▸ Aim of the task:
Please copy each line below that contains the word "datepicker".

▸ Given data:
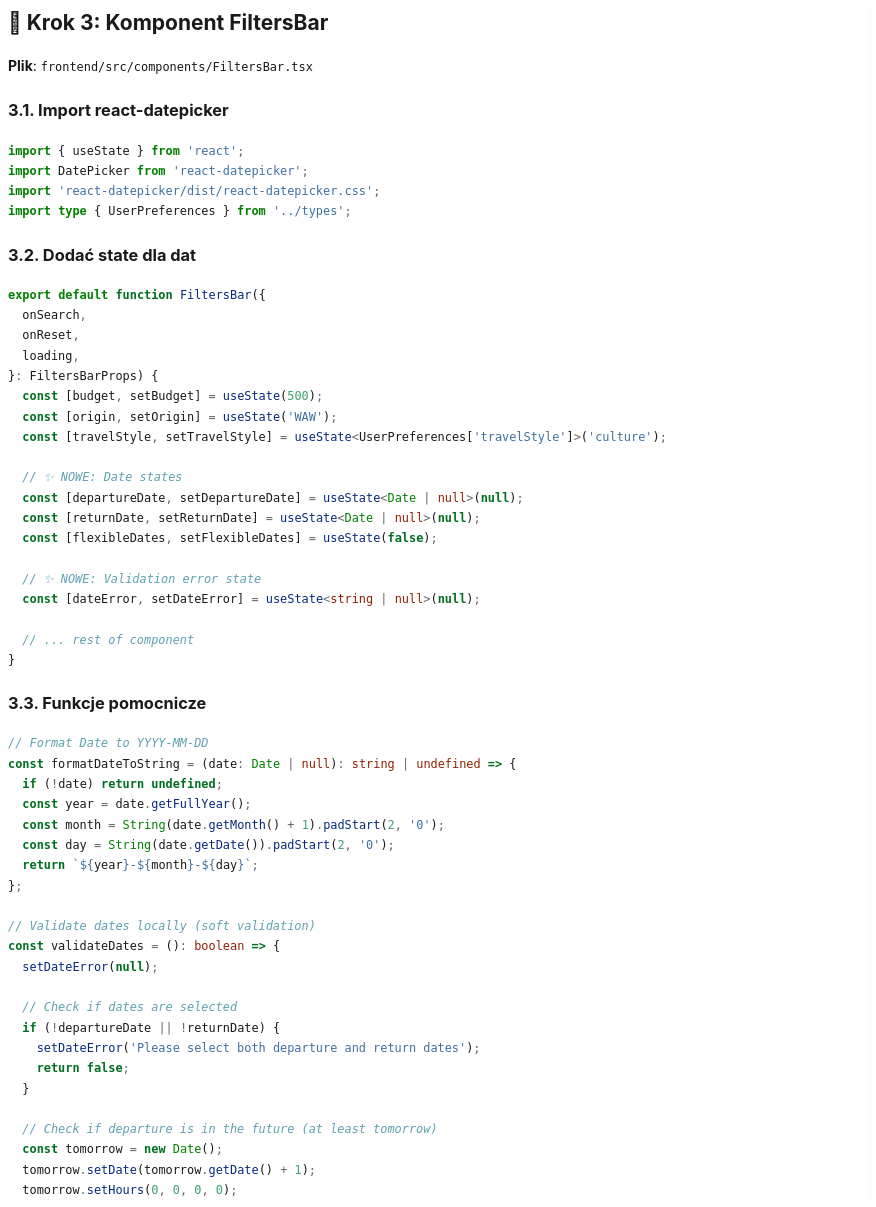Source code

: ## 🎨 Krok 3: Komponent FiltersBar

**Plik**: `frontend/src/components/FiltersBar.tsx`

### 3.1. Import react-datepicker

```typescript
import { useState } from 'react';
import DatePicker from 'react-datepicker';
import 'react-datepicker/dist/react-datepicker.css';
import type { UserPreferences } from '../types';
```

### 3.2. Dodać state dla dat

```typescript
export default function FiltersBar({
  onSearch,
  onReset,
  loading,
}: FiltersBarProps) {
  const [budget, setBudget] = useState(500);
  const [origin, setOrigin] = useState('WAW');
  const [travelStyle, setTravelStyle] = useState<UserPreferences['travelStyle']>('culture');

  // ✨ NOWE: Date states
  const [departureDate, setDepartureDate] = useState<Date | null>(null);
  const [returnDate, setReturnDate] = useState<Date | null>(null);
  const [flexibleDates, setFlexibleDates] = useState(false);

  // ✨ NOWE: Validation error state
  const [dateError, setDateError] = useState<string | null>(null);

  // ... rest of component
}
```

### 3.3. Funkcje pomocnicze

```typescript
// Format Date to YYYY-MM-DD
const formatDateToString = (date: Date | null): string | undefined => {
  if (!date) return undefined;
  const year = date.getFullYear();
  const month = String(date.getMonth() + 1).padStart(2, '0');
  const day = String(date.getDate()).padStart(2, '0');
  return `${year}-${month}-${day}`;
};

// Validate dates locally (soft validation)
const validateDates = (): boolean => {
  setDateError(null);

  // Check if dates are selected
  if (!departureDate || !returnDate) {
    setDateError('Please select both departure and return dates');
    return false;
  }

  // Check if departure is in the future (at least tomorrow)
  const tomorrow = new Date();
  tomorrow.setDate(tomorrow.getDate() + 1);
  tomorrow.setHours(0, 0, 0, 0);

```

▸ The completed task:
### 3.1. Import react-datepicker
import DatePicker from 'react-datepicker';
import 'react-datepicker/dist/react-datepicker.css';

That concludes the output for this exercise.